Dagegen habe ich was.

Verstehen Sie Politik?

Neulich im Fernsehen. Ein Abend, den ich nie vergessen werde. Lehrreich, unterhaltsam - wie nur Fernsehen sein kann! Aufklärung, wie man sie sich wünscht: hier werden alle Fragen gestellt und gelöst, die den Bürger umtreiben. Verstehen Sie Politik? Hier wird Ihnen geholfen.
„Hinter den Türen des Kanzleramts“ geht es anders zu, als ihr so denkt. Es geht, zum Beispiel, um „Werte“: nicht um dieses ganze wolkige Moralzeugs wie Anstand, Ehrlichkeit und Glaubwürdigkeit, auch nicht um die Blutwerte der Regierung, sondern um knallharte Fakten: die Umfragewerte der Kanzlerin. Und die sind gut! Schliesslich hat sie auch die letzte Wahl gewonnen. Sie macht sich die Umstände schon so, „dass passiert, was sie will“.
Das ist beruhigend. Auch wenn man nicht so genau weiss, was sie will. Oder ob sie was will. Außer gute Werte. Und ein paar Landtagswahlen durchstehen, deren Verluste bereits einkalkuliert sind. Business as usual. War da was?
Guttenberg? Ach, der ist bald vergessen, da sind sich die Durchblicker einig.

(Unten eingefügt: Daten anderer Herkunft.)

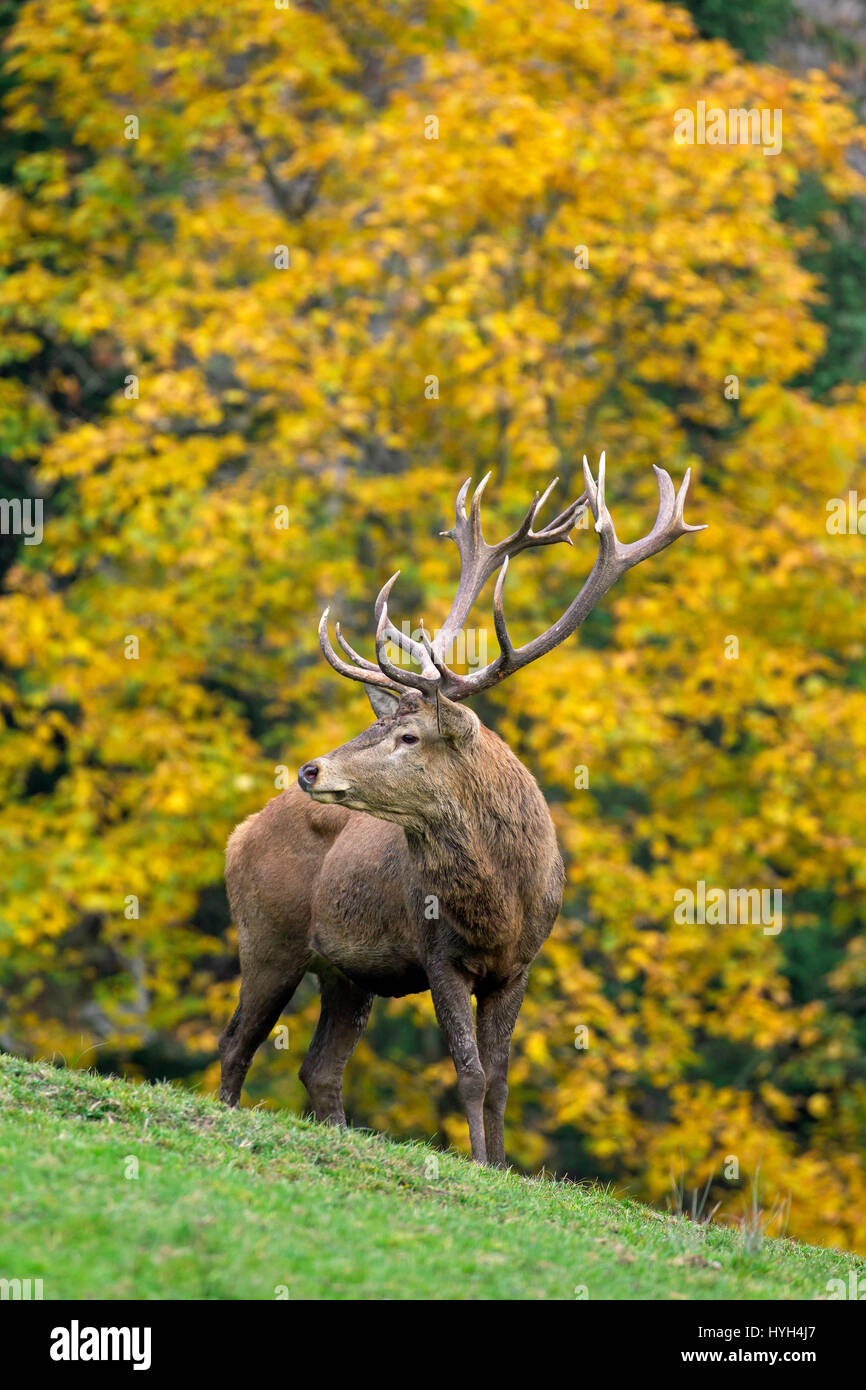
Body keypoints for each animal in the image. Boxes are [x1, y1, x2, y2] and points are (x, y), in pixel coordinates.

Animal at [218, 455, 706, 1162]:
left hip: (345, 971)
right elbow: (470, 1074)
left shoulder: (520, 963)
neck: (499, 903)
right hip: (265, 936)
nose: (311, 769)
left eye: (406, 735)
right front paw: (478, 1161)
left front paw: (499, 1165)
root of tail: (240, 831)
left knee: (319, 1067)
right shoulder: (437, 953)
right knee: (237, 1041)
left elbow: (500, 1079)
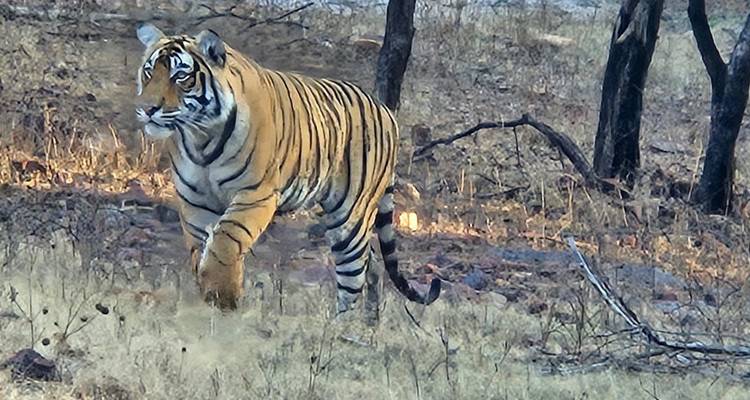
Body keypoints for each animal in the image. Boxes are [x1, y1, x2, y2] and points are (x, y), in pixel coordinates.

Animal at [134, 23, 440, 313]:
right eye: (148, 72)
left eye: (180, 76)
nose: (147, 109)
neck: (200, 138)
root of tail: (386, 110)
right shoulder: (195, 202)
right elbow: (203, 249)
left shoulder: (254, 195)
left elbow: (225, 241)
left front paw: (222, 294)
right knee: (372, 264)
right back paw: (369, 324)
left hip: (350, 218)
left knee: (354, 275)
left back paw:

Sicher, die Kanzlerin sollte schon mal „nach dem Euro gucken“. Aber vor allem: „Regieren ganz normal.“
Alles easy, alles fein! Was ein bisschen stört, ist der zunehmende Haufen der Nichtwähler. Alles Prekariat. Nichtintegrierte. Weil die Lebensverhältnisse nicht angeglichen sind in unserem Land, sagt die Stimme der Wissenschaft.

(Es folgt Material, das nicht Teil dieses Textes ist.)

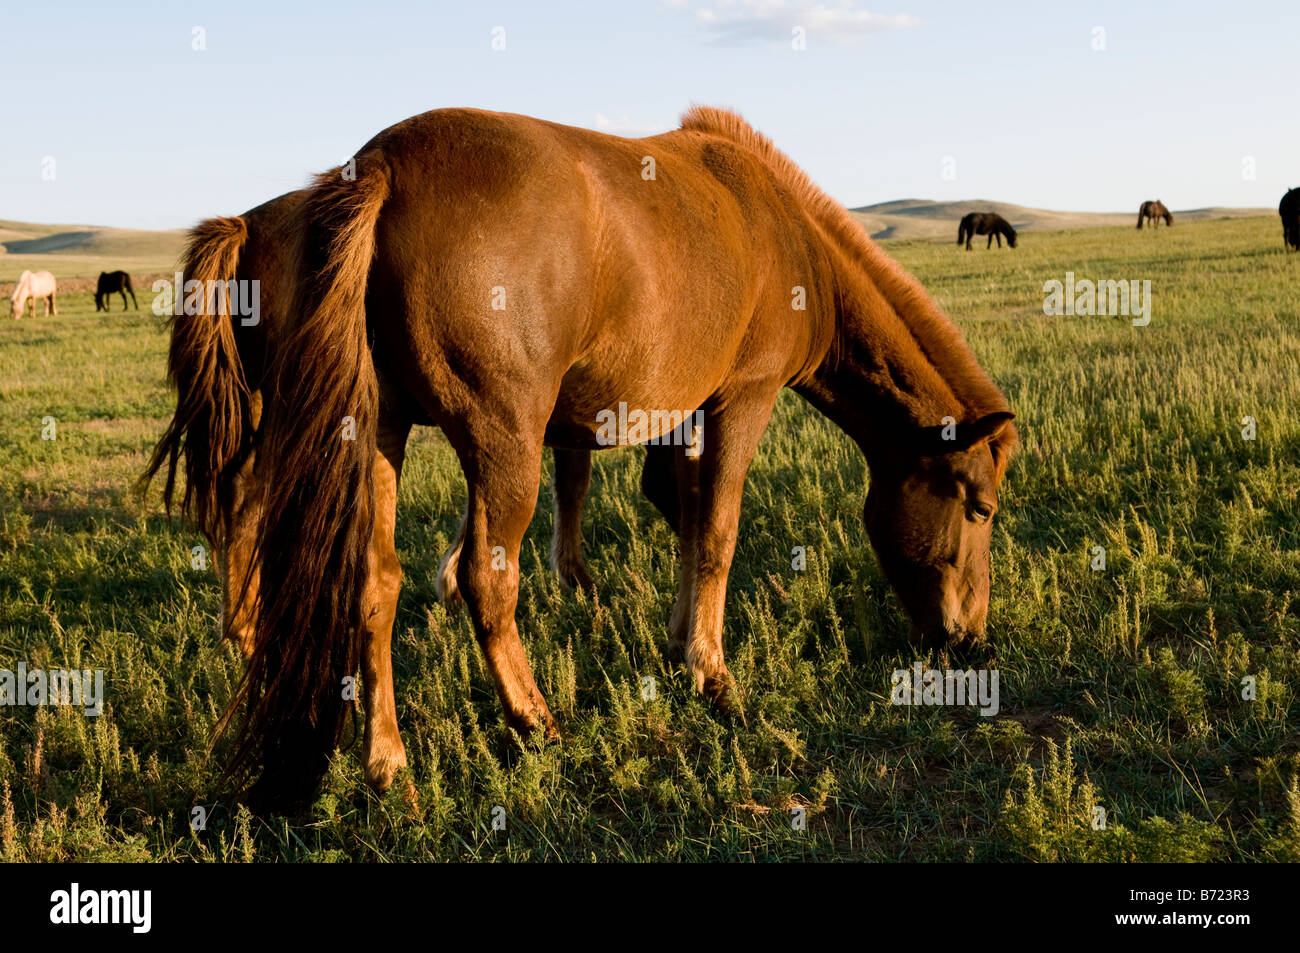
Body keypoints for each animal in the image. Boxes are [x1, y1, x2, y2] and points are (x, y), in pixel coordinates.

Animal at [152, 106, 1017, 808]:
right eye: (979, 507)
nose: (970, 637)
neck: (790, 240)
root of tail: (383, 171)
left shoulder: (683, 412)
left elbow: (684, 517)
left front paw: (678, 642)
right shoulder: (742, 398)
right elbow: (716, 532)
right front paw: (713, 674)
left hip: (373, 430)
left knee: (373, 581)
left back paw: (387, 760)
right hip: (501, 440)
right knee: (486, 578)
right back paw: (533, 718)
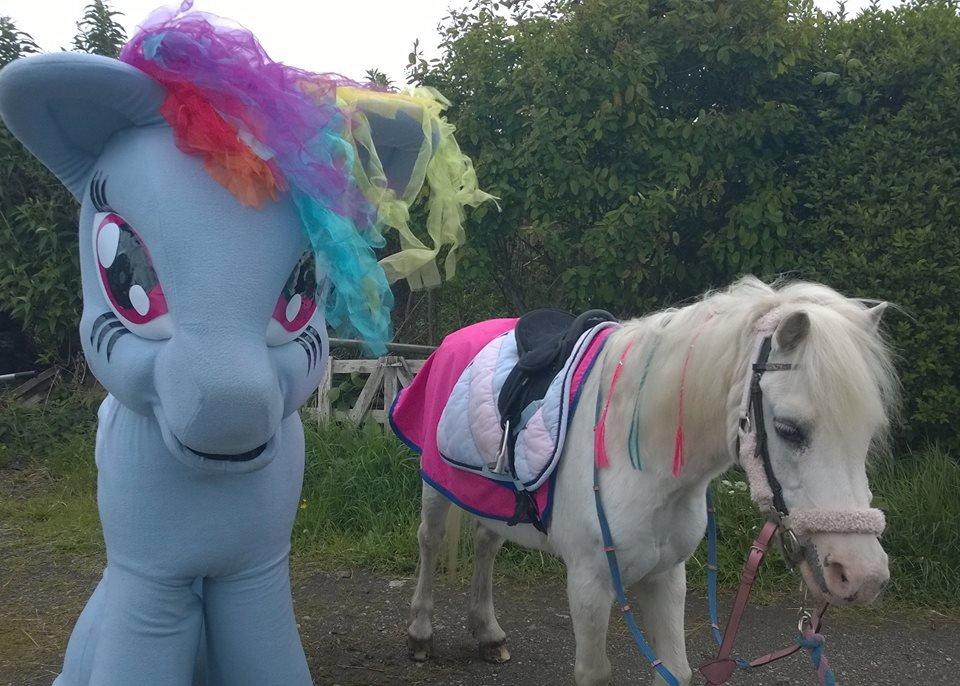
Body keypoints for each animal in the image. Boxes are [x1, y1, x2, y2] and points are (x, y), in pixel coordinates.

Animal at [403, 276, 897, 685]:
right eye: (790, 429)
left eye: (868, 434)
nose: (863, 575)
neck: (646, 467)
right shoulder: (589, 584)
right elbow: (593, 672)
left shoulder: (667, 575)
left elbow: (675, 669)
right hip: (434, 483)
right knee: (429, 539)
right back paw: (420, 634)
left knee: (486, 542)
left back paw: (488, 634)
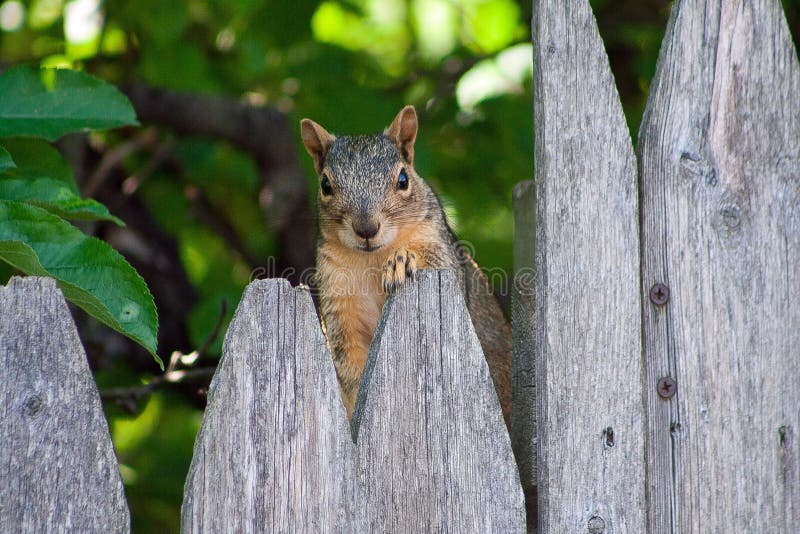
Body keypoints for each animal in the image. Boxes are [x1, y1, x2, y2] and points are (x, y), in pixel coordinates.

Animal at [300, 106, 511, 423]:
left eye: (403, 180)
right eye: (325, 185)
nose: (366, 229)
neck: (372, 257)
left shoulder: (440, 243)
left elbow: (438, 261)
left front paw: (402, 259)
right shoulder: (339, 299)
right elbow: (349, 364)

E 10? Die astreine Klimapolitik der Regierung? Ist was für Stammtische.
Der Euro und die EU? Kein Thema. Jedenfalls nicht an diesem Abend. Ist auch besser so, vielleicht. Der Bürger sollte nicht zuviel wissen. Vor allem nichts, was ihn aufregen könnte.
Wohl dem, der den Fernseher ausschalten kann. Und statt dessen liest - zum Beispiel heute „Die Welt“, Dorothea Siems.

„Bei Politikern gleich welcher Couleur“, schreibt sie, „herrscht ein tiefes Misstrauen gegenüber dem Bürger. Weil man dem eigenen Volk nicht zutraut, dass es sich mehrheitlich für eine fortschreitende europäische Integration entscheiden würde, fragt man es gar nicht erst nach seiner Meinung. Finanzminister Schäuble und die Kanzlerin erklären die Euro-Rettung gar zur Frage von Krieg und Frieden. Wer so redet, signalisiert, dass kein Preis zu hoch ist – und liefert sich, respektive den deutschen Steuerzahler, den immer neuen Forderungen der Partnerländer wehrlos aus. (...) In Brüssel empfindet man es sogar als störend, wenn sich die nationalen Parlamente allzu sehr ins Geschehen einmischen. Dass das Bundesverfassungsgericht ein Wörtchen mitreden soll, nervt manche Euro-Partner ebenfalls. Anders als vor einem Jahr, als die EU-Regierungschefs holterdiepolter die Griechenland-Hilfe auf den Weg brachten, die der Bundestag dann nur noch nur abnicken konnte, haben die Koalitionsfraktionen Merkel diesmal Leitlinien für die Verhandlungen mitgegeben. Im Kern fordern die Abgeordneten, dass es keine weiteren Schritte in Richtung Transferunion geben dürfe. Sie fürchten zu Recht den Volkszorn, der losbräche, wenn die Steuerzahler erkennen, dass die Bundesregierung nicht nur Bürgschaften in ihrem Namen abgegeben hat, sondern Daueraufträge.“
Bundestagspräsident Lammert ist bereits in Stellung gegangen. Er soll ein Schreiben an die Kanzlerin gerichtet haben, in dem er ihr vorwirft, „in der Europa-Politik die grundgesetzlichen Rechte des Parlaments“ zu missachten. Vielleicht hat er Rückgrat. Vielleicht hat er Respekt vor den Bürgern. Vielleicht hat er Angst vor dem kommenden Wahlmarathon. Vielleicht hat er mehr Durchblick als all die Hauptstadtberichterstatter, die sich vornehmlich „hinter den Türen des Kanzleramts“ wähnen, um Teilhaber der Staatsgeheimnisse zu sein, und die das dumme Volk da draußen im Grunde verachten. Vielleicht sollte man sich nicht länger darüber wundern, dass die Verachtung wechselseitig ist.